Touloupaki was removed from the case after Mitsotakis’ party Nea Demokratia came to power in 2019.

She was initially referred to trial together with two other colleagues and a group of journalists who reported about the Novartis bribes for allegedly being a member of a criminal organization, but prosecutors dropped those charges last year.

“With its ruling, the Special Court has restored the truth,” Touloupaki said in a statement after the court announcement on Saturday. “Those who attempted to bend the free spirit of the servants of Justice, were aiming at nothing less than the right of acting arbitrarily without limits.”

“An upstanding justice means an upstanding Greece,” she continued and promised that she “will remain upstanding.”

Former justice minister Demetris Papangelopoulos was also acquitted of instigating Touloupaki but was found guilty of unrelated misdemeanor charges and was sentenced to a 10,000 euros fine.

In 2020, Novartis acknowledged the payment of kickbacks to Greek doctors and politicians as part of an attempt to inflate the price of its products worldwide.

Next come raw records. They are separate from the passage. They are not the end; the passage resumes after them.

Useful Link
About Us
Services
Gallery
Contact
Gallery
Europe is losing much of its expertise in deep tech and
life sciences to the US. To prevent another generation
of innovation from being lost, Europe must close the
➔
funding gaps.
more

The confession was part of a settlement worth US$347 million which Novartis paid to the United States for having violated the Foreign Corrupt Practices Act that bars companies that operate in the U.S. from paying bribes abroad.

Touloupaki is expected to meet on Tuesday a delegation of members of the Committee of Civil Liberties (LIBE) of the European Parliament who are visiting Greece to investigate the situation in the country concerning the rule of law, the fight against corruption and the freedom of the press.

LIBE invited the embattled prosecutor in April to report about the state of the rule of law in Greece.

Although prosecutors found that large amounts of cash were deposited on bank accounts of two members of Nea Demokratia who were implicated in the Novartis probe - including minister of health Adonis Georgiades - they dropped the cases against them last year.